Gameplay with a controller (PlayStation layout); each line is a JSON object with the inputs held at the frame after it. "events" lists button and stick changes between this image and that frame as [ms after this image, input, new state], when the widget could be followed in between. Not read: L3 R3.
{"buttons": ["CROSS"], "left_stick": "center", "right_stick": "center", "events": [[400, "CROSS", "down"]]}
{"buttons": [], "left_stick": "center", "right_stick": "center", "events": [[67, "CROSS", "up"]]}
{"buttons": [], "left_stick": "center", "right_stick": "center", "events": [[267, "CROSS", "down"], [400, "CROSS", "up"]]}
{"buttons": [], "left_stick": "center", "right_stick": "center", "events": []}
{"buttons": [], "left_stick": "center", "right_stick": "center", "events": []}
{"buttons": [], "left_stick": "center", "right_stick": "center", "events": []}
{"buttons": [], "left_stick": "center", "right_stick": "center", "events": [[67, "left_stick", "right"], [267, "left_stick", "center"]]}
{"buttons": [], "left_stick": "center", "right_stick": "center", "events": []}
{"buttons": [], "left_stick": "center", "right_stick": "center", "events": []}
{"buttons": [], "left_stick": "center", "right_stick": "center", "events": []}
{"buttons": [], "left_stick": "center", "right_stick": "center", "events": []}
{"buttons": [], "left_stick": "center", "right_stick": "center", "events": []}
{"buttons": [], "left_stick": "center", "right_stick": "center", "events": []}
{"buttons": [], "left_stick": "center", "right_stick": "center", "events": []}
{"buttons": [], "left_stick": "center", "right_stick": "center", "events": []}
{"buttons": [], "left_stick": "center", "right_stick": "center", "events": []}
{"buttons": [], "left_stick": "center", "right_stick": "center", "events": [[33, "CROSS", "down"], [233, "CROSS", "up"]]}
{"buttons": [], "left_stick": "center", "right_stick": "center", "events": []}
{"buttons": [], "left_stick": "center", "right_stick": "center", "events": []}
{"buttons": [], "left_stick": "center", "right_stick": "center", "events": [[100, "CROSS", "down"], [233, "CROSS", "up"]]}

═══

• EXERCISE AIM
Find the string "down" in the data. Report each line it appears in.

• EXERCISE ANSWER
{"buttons": ["CROSS"], "left_stick": "center", "right_stick": "center", "events": [[400, "CROSS", "down"]]}
{"buttons": [], "left_stick": "center", "right_stick": "center", "events": [[267, "CROSS", "down"], [400, "CROSS", "up"]]}
{"buttons": [], "left_stick": "center", "right_stick": "center", "events": [[33, "CROSS", "down"], [233, "CROSS", "up"]]}
{"buttons": [], "left_stick": "center", "right_stick": "center", "events": [[100, "CROSS", "down"], [233, "CROSS", "up"]]}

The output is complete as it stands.